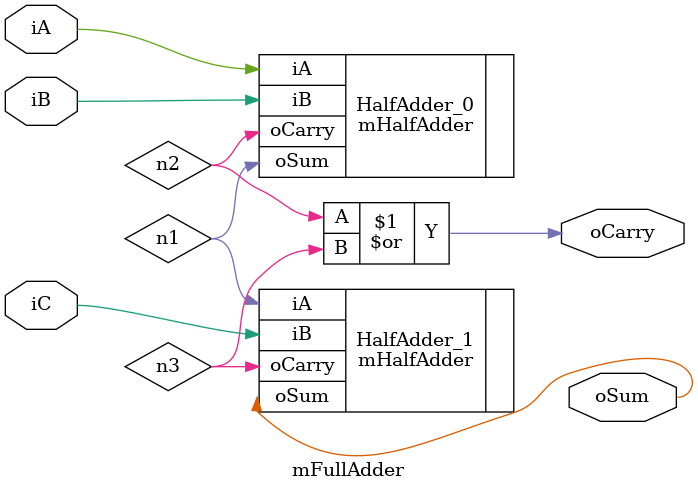
<source format=v>
module mFullAdder(input iA, input iB, input iC, output oSum, output oCarry);

    wire n1, n2, n3;

    mHalfAdder HalfAdder_0(
        .iA(iA), 
        .iB(iB), 
        .oSum(n1), 
        .oCarry(n2)
    );
    mHalfAdder HalfAdder_1(
        .iA(n1), 
        .iB(iC), 
        .oSum(oSum),
		  .oCarry(n3)
    );

    assign oCarry = n2 | n3;
endmodule

</source>
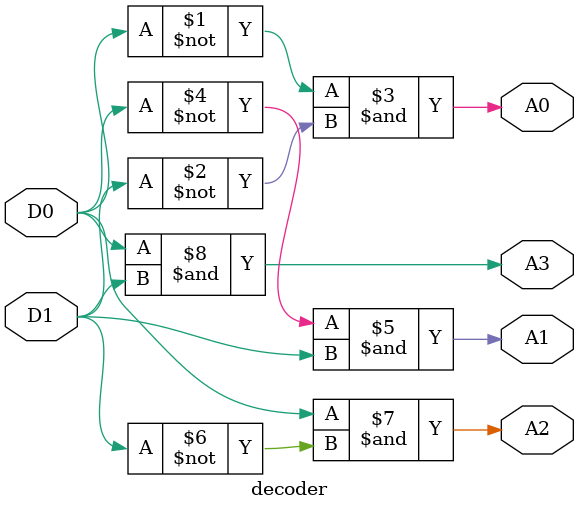
<source format=v>

module decoder (
	input D0, D1,
	output A0,A1,A2,A3
);

assign A0 = ~D0 & ~D1;
assign A1 = ~D0 & D1;
assign A2 = D0 & ~D1;
assign A3 = D0 & D1;

endmodule

</source>
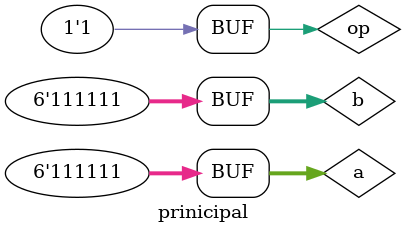
<source format=v>
module halfAdder (output [1:0]s, input x, input y);
	wire c_out;
	wire soma;
	
	and cOut (c_out, x, y);
	xor soma (soma, x, y);
	
	assign s[0] = soma;
	assign s[1] = c_out;
endmodule // halfAdder

// ------------------------- 
// FULL ADDER
// ------------------------- 
module fullAdder (output [1:0]s, input a, input b, input carryIn); 
	wire [1:0]soma1;
	wire [1:0]soma2;
	wire c_Out;
	
	halfAdder HF1 (soma1, a, b);
	halfAdder HF2 (soma2, soma1[0], carryIn );
	or C_OUT (c_Out, soma1[1], soma2[1]);
	
	assign s[1] = c_Out;
	assign s[0] = soma2[0];
endmodule // fullAdder

// ------------------------- 
// Exercicio
// ------------------------- 

module exercicio(output [5:0]s, input [5:0]a, input [5:0]b, input op);
	wire [5:0]c;
	wire [1:0]soma0;
	wire [1:0]soma1;
	wire [1:0]soma2;
	wire [1:0]soma3;
	wire [1:0]soma4;
	wire [1:0]soma5;
	
	// --- XOR da segunda entrada com operador
		xor XOR0 (c[0], b[0], op);
		xor XOR1 (c[1], b[1], op);
		xor XOR2 (c[2], b[2], op);
		xor XOR3 (c[3], b[3], op);
		xor XOR4 (c[4], b[4], op);
		xor XOR5 (c[5], b[5], op);
	// --- Soma da primeira entrada com o XOR da segunda
		fullAdder FA0 (soma0, a[0], c[0], op);
		
		fullAdder FA1 (soma1, a[1], c[1], soma0[1]);
		
		fullAdder FA2 (soma2, a[2], c[2], soma1[1]);
		
		fullAdder FA3 (soma3, a[3], c[3], soma2[1]);
		
		fullAdder FA4 (soma4, a[4], c[4], soma3[1]);
		
		fullAdder FA5 (soma5, a[5], c[5], soma4[1]);
		
		assign s[0] = soma0[0];
		assign s[1] = soma1[0];
		assign s[2] = soma2[0];
		assign s[3] = soma3[0];
		assign s[4] = soma4[0];
		assign s[5] = soma5[0];
endmodule // exercicio

// ------------------------- 
// Modulo Principal
// ------------------------- 

module prinicipal;
// --------- definicao dados 
	reg [5:0] a;
	reg [5:0] b;
	reg op;
	wire [5:0] s;
	exercicio teste (s, a, b, op);

// --------- parte principal
	initial begin 
		$display("Exemplo0031 - Eduardo Manoel - 427396"); 
		$display("Test ALU\nop = 0 -> soma\t op = 1 -> subtracao\n"); 
		
		#1 a = 6'b001100; b = 6'b110011; op =1'b0;
		$monitor("a = %6b\t b = %6b\t op = %1b\n Resultado: %6b\n", a, b, op, s);
		
		#1 a = 6'b001100; b = 6'b110011; op =1'b1;
		#1 a = 6'b111111; b = 6'b111111; op =1'b0;
		#1 a = 6'b111111; b = 6'b111111; op =1'b1;
	end
endmodule //principaç
</source>
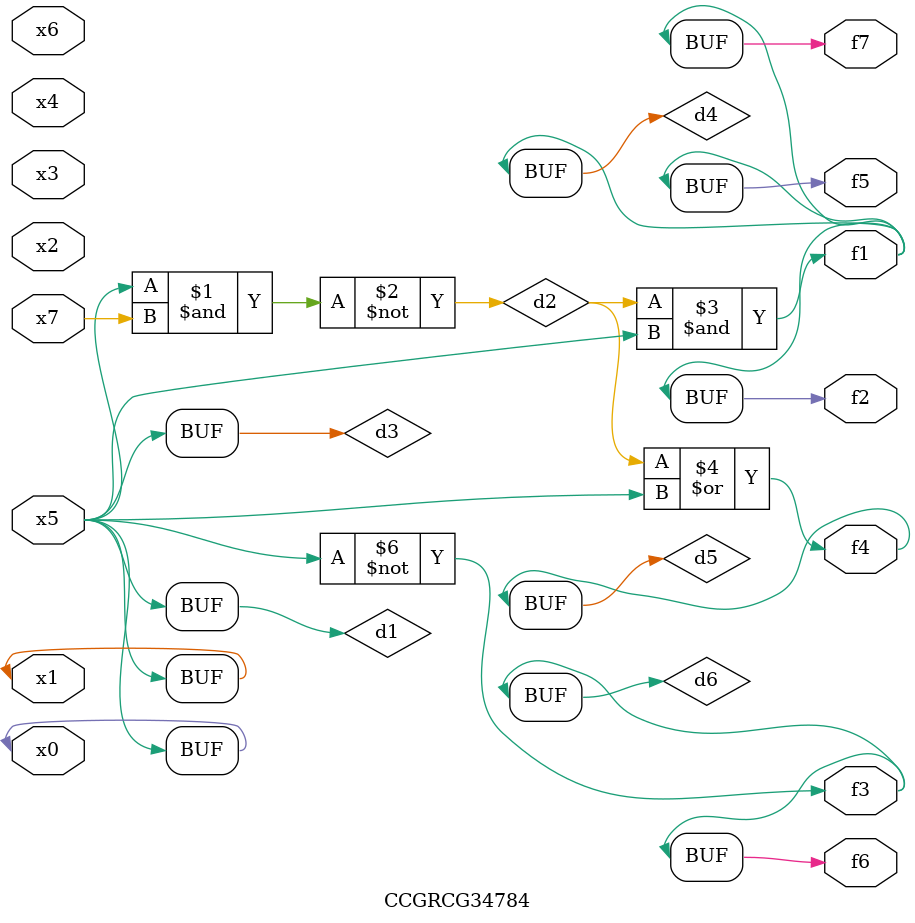
<source format=v>
module CCGRCG34784(
	input x0, x1, x2, x3, x4, x5, x6, x7,
	output f1, f2, f3, f4, f5, f6, f7
);

	wire d1, d2, d3, d4, d5, d6;

	buf (d1, x0, x5);
	nand (d2, x5, x7);
	buf (d3, x0, x1);
	and (d4, d2, d3);
	or (d5, d2, d3);
	nor (d6, d1, d3);
	assign f1 = d4;
	assign f2 = d4;
	assign f3 = d6;
	assign f4 = d5;
	assign f5 = d4;
	assign f6 = d6;
	assign f7 = d4;
endmodule

</source>
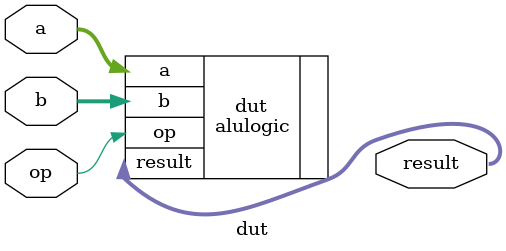
<source format=v>
`timescale 1ns/1ps
module dut (
    input           [31:0]  a,
    input           [31:0]  b,
    input                   op,                
    output signed   [31:0]  result
);
    alulogic dut(
        .a(a),
        .b(b),
        .op(op),
        .result(result)
    );

endmodule

</source>
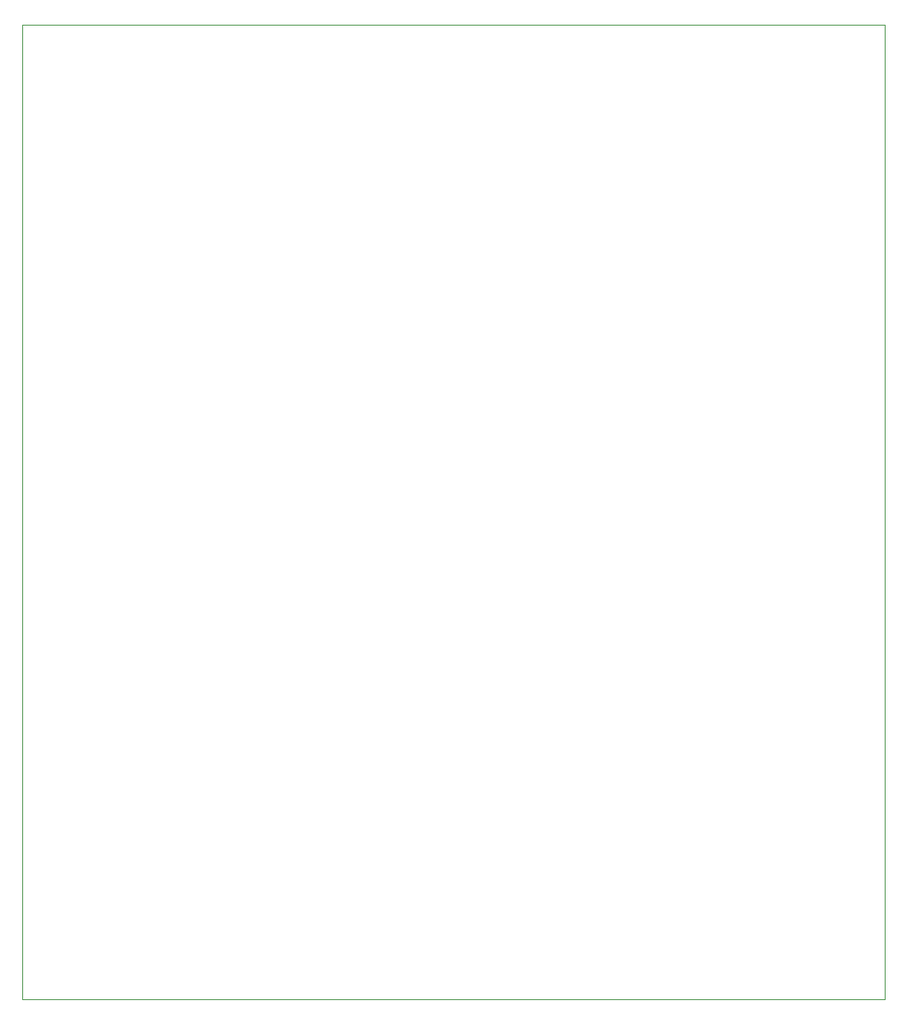
<source format=gm1>
%TF.GenerationSoftware,KiCad,Pcbnew,(5.1.12)-1*%
%TF.CreationDate,2022-12-13T04:58:51+01:00*%
%TF.ProjectId,MC34063_panel,4d433334-3036-4335-9f70-616e656c2e6b,rev?*%
%TF.SameCoordinates,Original*%
%TF.FileFunction,Profile,NP*%
%FSLAX46Y46*%
G04 Gerber Fmt 4.6, Leading zero omitted, Abs format (unit mm)*
G04 Created by KiCad (PCBNEW (5.1.12)-1) date 2022-12-13 04:58:51*
%MOMM*%
%LPD*%
G01*
G04 APERTURE LIST*
%TA.AperFunction,Profile*%
%ADD10C,0.100000*%
%TD*%
G04 APERTURE END LIST*
D10*
X133600000Y-159000000D02*
X133600000Y-59000000D01*
X45000000Y-59000000D02*
X133600000Y-59000000D01*
X45000000Y-159000000D02*
X45000000Y-59000000D01*
X133600000Y-159000000D02*
X45000000Y-159000000D01*
M02*

</source>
============================================================
Task to carry out: Would you set down each line of the listing above exactly, apart from the pictures?

Exercise answer:
<source format=v>
module mFullAdder(input iA, input iB, input iC, output oSum, output oCarry);

    wire n1, n2, n3;

    mHalfAdder HalfAdder_0(
        .iA(iA), 
        .iB(iB), 
        .oSum(n1), 
        .oCarry(n2)
    );
    mHalfAdder HalfAdder_1(
        .iA(n1), 
        .iB(iC), 
        .oSum(oSum),
		  .oCarry(n3)
    );

    assign oCarry = n2 | n3;
endmodule

</source>
<source format=v>

module decoder (
	input D0, D1,
	output A0,A1,A2,A3
);

assign A0 = ~D0 & ~D1;
assign A1 = ~D0 & D1;
assign A2 = D0 & ~D1;
assign A3 = D0 & D1;

endmodule

</source>
<source format=v>
module halfAdder (output [1:0]s, input x, input y);
	wire c_out;
	wire soma;
	
	and cOut (c_out, x, y);
	xor soma (soma, x, y);
	
	assign s[0] = soma;
	assign s[1] = c_out;
endmodule // halfAdder

// ------------------------- 
// FULL ADDER
// ------------------------- 
module fullAdder (output [1:0]s, input a, input b, input carryIn); 
	wire [1:0]soma1;
	wire [1:0]soma2;
	wire c_Out;
	
	halfAdder HF1 (soma1, a, b);
	halfAdder HF2 (soma2, soma1[0], carryIn );
	or C_OUT (c_Out, soma1[1], soma2[1]);
	
	assign s[1] = c_Out;
	assign s[0] = soma2[0];
endmodule // fullAdder

// ------------------------- 
// Exercicio
// ------------------------- 

module exercicio(output [5:0]s, input [5:0]a, input [5:0]b, input op);
	wire [5:0]c;
	wire [1:0]soma0;
	wire [1:0]soma1;
	wire [1:0]soma2;
	wire [1:0]soma3;
	wire [1:0]soma4;
	wire [1:0]soma5;
	
	// --- XOR da segunda entrada com operador
		xor XOR0 (c[0], b[0], op);
		xor XOR1 (c[1], b[1], op);
		xor XOR2 (c[2], b[2], op);
		xor XOR3 (c[3], b[3], op);
		xor XOR4 (c[4], b[4], op);
		xor XOR5 (c[5], b[5], op);
	// --- Soma da primeira entrada com o XOR da segunda
		fullAdder FA0 (soma0, a[0], c[0], op);
		
		fullAdder FA1 (soma1, a[1], c[1], soma0[1]);
		
		fullAdder FA2 (soma2, a[2], c[2], soma1[1]);
		
		fullAdder FA3 (soma3, a[3], c[3], soma2[1]);
		
		fullAdder FA4 (soma4, a[4], c[4], soma3[1]);
		
		fullAdder FA5 (soma5, a[5], c[5], soma4[1]);
		
		assign s[0] = soma0[0];
		assign s[1] = soma1[0];
		assign s[2] = soma2[0];
		assign s[3] = soma3[0];
		assign s[4] = soma4[0];
		assign s[5] = soma5[0];
endmodule // exercicio

// ------------------------- 
// Modulo Principal
// ------------------------- 

module prinicipal;
// --------- definicao dados 
	reg [5:0] a;
	reg [5:0] b;
	reg op;
	wire [5:0] s;
	exercicio teste (s, a, b, op);

// --------- parte principal
	initial begin 
		$display("Exemplo0031 - Eduardo Manoel - 427396"); 
		$display("Test ALU\nop = 0 -> soma\t op = 1 -> subtracao\n"); 
		
		#1 a = 6'b001100; b = 6'b110011; op =1'b0;
		$monitor("a = %6b\t b = %6b\t op = %1b\n Resultado: %6b\n", a, b, op, s);
		
		#1 a = 6'b001100; b = 6'b110011; op =1'b1;
		#1 a = 6'b111111; b = 6'b111111; op =1'b0;
		#1 a = 6'b111111; b = 6'b111111; op =1'b1;
	end
endmodule //principaç
</source>
<source format=v>
module CCGRCG34784(
	input x0, x1, x2, x3, x4, x5, x6, x7,
	output f1, f2, f3, f4, f5, f6, f7
);

	wire d1, d2, d3, d4, d5, d6;

	buf (d1, x0, x5);
	nand (d2, x5, x7);
	buf (d3, x0, x1);
	and (d4, d2, d3);
	or (d5, d2, d3);
	nor (d6, d1, d3);
	assign f1 = d4;
	assign f2 = d4;
	assign f3 = d6;
	assign f4 = d5;
	assign f5 = d4;
	assign f6 = d6;
	assign f7 = d4;
endmodule

</source>
<source format=v>
`timescale 1ns/1ps
module dut (
    input           [31:0]  a,
    input           [31:0]  b,
    input                   op,                
    output signed   [31:0]  result
);
    alulogic dut(
        .a(a),
        .b(b),
        .op(op),
        .result(result)
    );

endmodule

</source>
<source format=gm1>
%TF.GenerationSoftware,KiCad,Pcbnew,(5.1.12)-1*%
%TF.CreationDate,2022-12-13T04:58:51+01:00*%
%TF.ProjectId,MC34063_panel,4d433334-3036-4335-9f70-616e656c2e6b,rev?*%
%TF.SameCoordinates,Original*%
%TF.FileFunction,Profile,NP*%
%FSLAX46Y46*%
G04 Gerber Fmt 4.6, Leading zero omitted, Abs format (unit mm)*
G04 Created by KiCad (PCBNEW (5.1.12)-1) date 2022-12-13 04:58:51*
%MOMM*%
%LPD*%
G01*
G04 APERTURE LIST*
%TA.AperFunction,Profile*%
%ADD10C,0.100000*%
%TD*%
G04 APERTURE END LIST*
D10*
X133600000Y-159000000D02*
X133600000Y-59000000D01*
X45000000Y-59000000D02*
X133600000Y-59000000D01*
X45000000Y-159000000D02*
X45000000Y-59000000D01*
X133600000Y-159000000D02*
X45000000Y-159000000D01*
M02*

</source>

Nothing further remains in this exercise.